José María Ruiz Soroa-El Correo

  • Al haber puesto el ‘suelo autonómico’ común tan alto, la única forma de distinguir a las naciones es concederles poderes exorbitantes

Mi admirado amigo Francesc de Carreras escribe un interesante artículo acerca de la difundida opinión (manifestada en el caso concreto por el ministro Bolaños) de que en la Cataluña actual se ha producido ya una «normalización política, institucional y social» que la aleja de los tiempos insurreccionales del ‘procés’. Pone de relieve Carreras que esta opinión, por generalizada y cómoda que resulte, no tiene en cuenta un hecho capital para poder hablar de normalidad: en Cataluña no se cumplen hoy las leyes vigentes en materia lingüística, ni las decisiones de los tribunales, ni se permite la expresión pública de ideas ajenas al nacionalismo en la esfera pública, ni se financia a los movimientos sociales equitativamente… y un largo etcétera. El Estado de Derecho rige, pero con excepciones, y tal cosa no es ‘normal’.

Siendo patentemente cierta, la crítica del profesor induce al lector a ampliar el angular y analizar el camino que lleva Cataluña dentro de la general reestructuración del Estado que se está verificando sin necesidad de reforma constitucional alguna, mediante simples ‘mutaciones’ amparadas en legislación ordinaria. Un camino cuya meta es, no descubro nada, el estatus ya asentado del País Vasco y Navarra, que podría académicamente definirse como ‘confederativo’. Y que está integrado por los siguientes poderes (competencias) en incesante ampliación.

Primero, una extensión del autogobierno tal que hace desaparecer el rostro y acción del Estado del territorio afectado. Segundo, el acuerdo apócrifo de que el gobierno regional será dirigido por las élites nacionalistas, gozará de amplias facultades para aculturar a sus poblaciones en la identidad nacionalista, podrá imponer un estatus de lengua preferente a la vernácula, y gozará de una financiación peculiar y más favorable que la del resto del Estado, con autonomía para diseñar su fiscalidad. El único punto en liza y abierto de esta peculiar ‘confederalidad’ es el derecho a separarse, cuya posibilidad se mantiene como símbolo, aunque aplazado en su ejecución por la realidad cotidiana.

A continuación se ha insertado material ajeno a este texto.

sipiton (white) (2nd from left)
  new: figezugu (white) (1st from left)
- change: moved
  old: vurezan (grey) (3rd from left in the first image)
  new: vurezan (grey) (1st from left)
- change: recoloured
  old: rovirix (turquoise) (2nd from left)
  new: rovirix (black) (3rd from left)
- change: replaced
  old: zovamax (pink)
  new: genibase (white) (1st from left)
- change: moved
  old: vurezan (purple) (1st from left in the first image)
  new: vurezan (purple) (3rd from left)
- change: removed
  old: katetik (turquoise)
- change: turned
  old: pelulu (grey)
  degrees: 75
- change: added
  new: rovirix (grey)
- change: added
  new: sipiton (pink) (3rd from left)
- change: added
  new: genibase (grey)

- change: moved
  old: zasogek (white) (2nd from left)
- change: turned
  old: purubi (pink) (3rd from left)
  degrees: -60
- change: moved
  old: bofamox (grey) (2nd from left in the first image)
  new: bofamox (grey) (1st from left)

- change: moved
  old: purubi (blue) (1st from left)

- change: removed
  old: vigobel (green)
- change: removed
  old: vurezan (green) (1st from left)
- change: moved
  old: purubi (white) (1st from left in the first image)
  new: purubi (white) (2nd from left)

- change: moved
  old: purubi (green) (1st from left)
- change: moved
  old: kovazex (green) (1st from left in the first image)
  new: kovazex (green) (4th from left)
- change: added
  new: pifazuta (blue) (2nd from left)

Que tal estatus es el que se impone ya con relación a Euskadi, y que se impondrá con Cataluña, resulta ser una consecuencia bastante obvia del defecto esencial que tenía el diseño del Estado autonómico federalizante de 1978: en concreto, el hecho de que permitía gozar del mismo núcleo de autogobierno a todas las comunidades, tanto las propiamente naciones como las simples regiones. Una igualación que las naciones verdaderas (que lo son aquellas que poseen un sistema de fuerzas políticas relevantes propio y diverso del general del Estado) no han tolerado al final. Cada una por su vía, lo cierto es que las Euskadi y Cataluña nacionalistas se han negado a la igualación y han conseguido/van a conseguir elementos de distinción que encarnan simbólica y prácticamente su condición nacional. Hasta cierto punto, era un deslizamiento previsible.

Lo que sucede es que, al haber puesto el ‘suelo autonómico’ común tan alto, la única forma de distinguir a las naciones de las regiones ha resultado ser la de concederles poderes exorbitantes para una federación que -y este es el problema para una democracia liberal- en notable medida atentan contra principios básicos del diseño normativo de un Estado de Derecho. En concreto, las facultades de aculturación nacional de la población chocan con los derechos de la personalidad y de su desarrollo libre (libertad de identidad). Y la financiación privilegiada viola el derecho a la igualdad de trato de los ciudadanos ante el Estado.

En este sentido, la ‘normalización’ de Cataluña (como sucedió ya con la del País Vasco hace años) conlleva inevitablemente una puesta entre paréntesis de ciertos extremos del Estado de Derecho, que no regirán en tales territorios. Enredarse en querellas o discusiones terminológicas sobre el ‘federalismo’, la ‘confederación’, la ‘autonomía’ o la ‘nación de naciones’ es propio de quienes quieren ocultar con una sopa de letras el meollo del asunto: la transferencia de facultades exorbitantes cuyo uso afecta a derechos liberales básicos.

Esto y, además, el dato de que el Estado resultante funcionará peor al incorporarle tales ‘asimetrías’: toda organización compuesta soporta un grado ‘x’ de complejidad, superado el cual funciona en déficit y sería mejor, bien romperla en sus partes, bien uniformarlas totalmente. Es de pensar que el Estado español se está adentrando en esa zona deficitaria, porque al final la normalización a la hispana no es tan normal como se cree, sino más bien exótica en el mundo de los Estados.